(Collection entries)

-*-

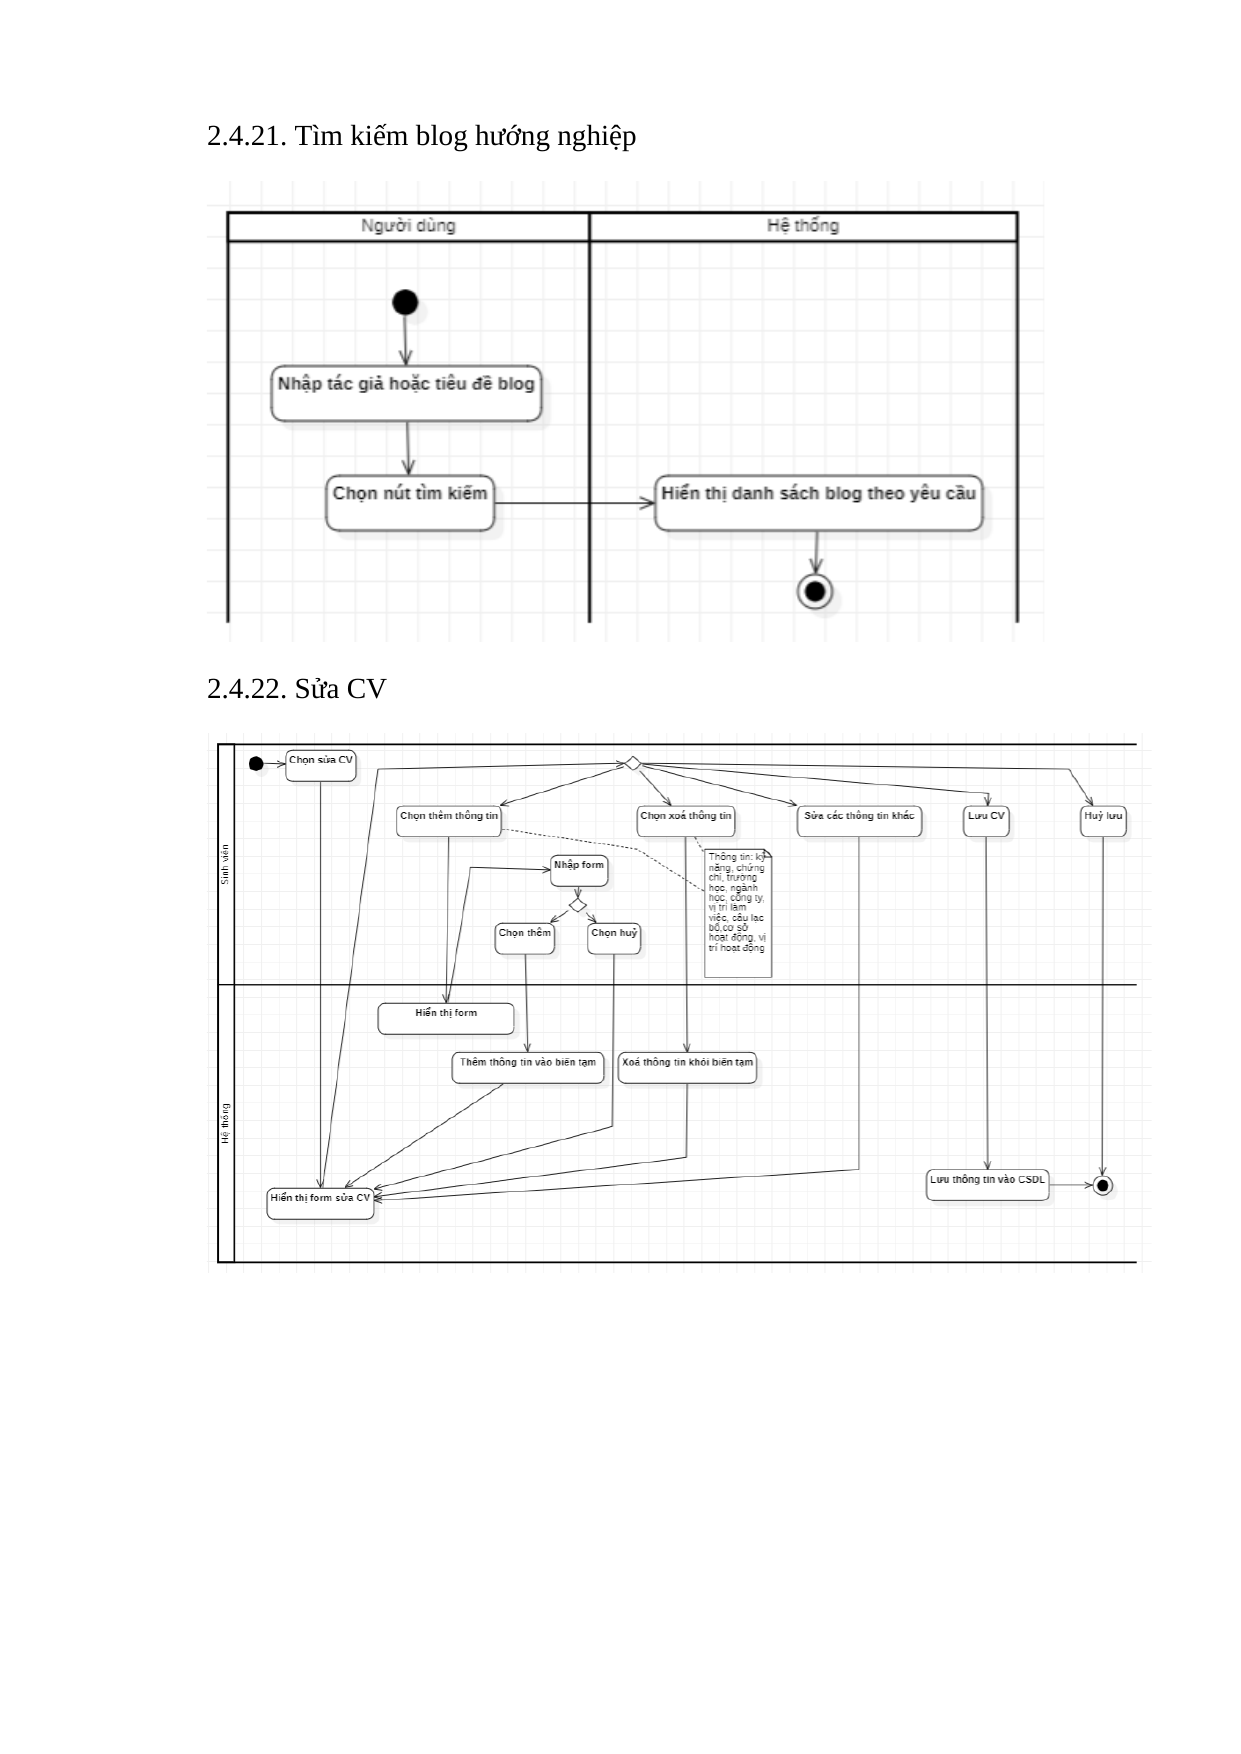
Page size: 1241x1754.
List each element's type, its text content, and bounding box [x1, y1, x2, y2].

subtitle 2.4.21. Tìm kiếm blog hướng nghiệp [207, 118, 1122, 152]
subtitle 2.4.22. Sửa CV [207, 671, 1122, 705]
picture [206, 181, 1045, 642]
picture [206, 733, 1152, 1273]
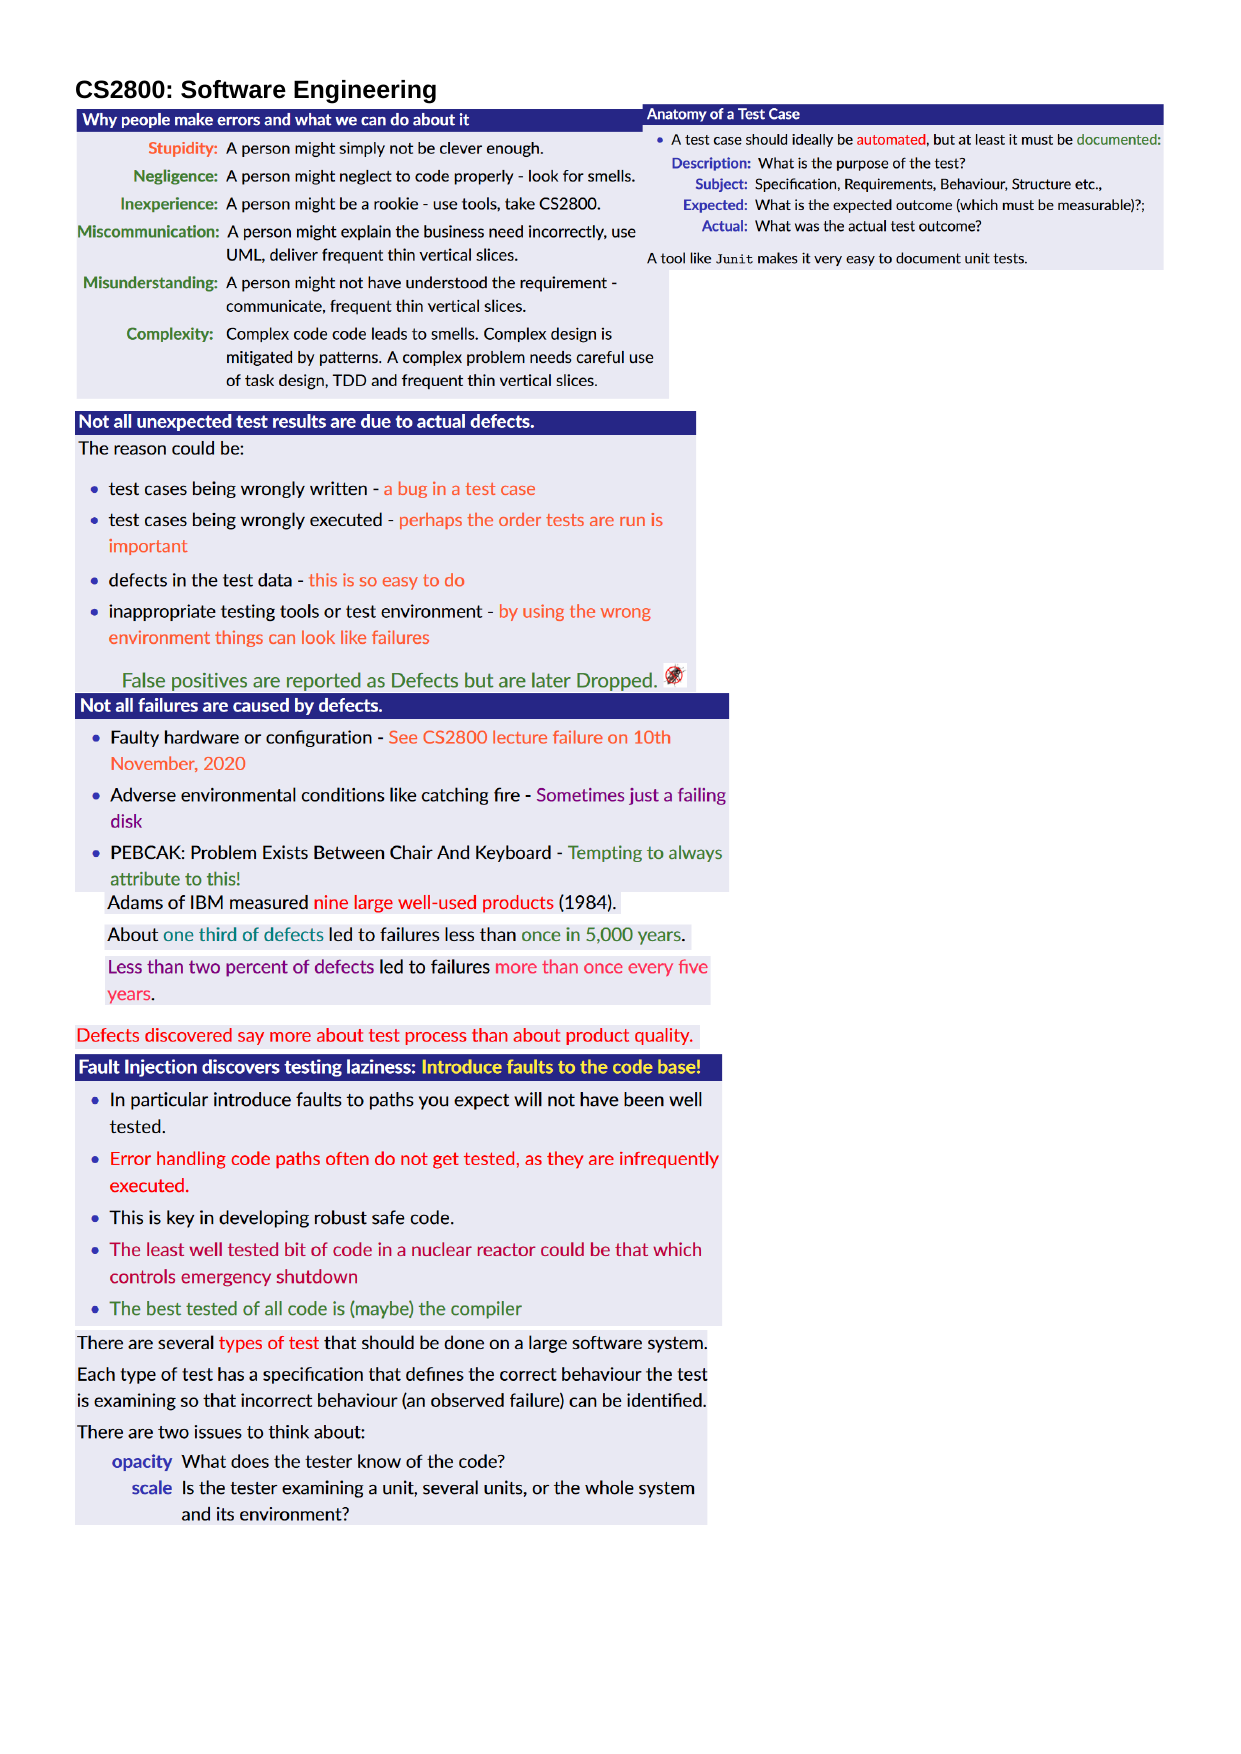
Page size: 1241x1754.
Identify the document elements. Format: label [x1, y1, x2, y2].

-*-

JOB ITEM: For each entry, repeat its text exactly and leave out any picture it holds.

TASK ANSWER:
Page size: 1241x1754.
List each element's type, its text content, and bounding box [x1, y1, x2, y2].

subtitle 2.4.21. Tìm kiếm blog hướng nghiệp [207, 118, 1122, 152]
subtitle 2.4.22. Sửa CV [207, 671, 1122, 705]
picture [206, 181, 1045, 642]
picture [206, 733, 1152, 1273]
Page size: 1241x1754.
Identify the document elements. Format: label [x1, y1, x2, y2].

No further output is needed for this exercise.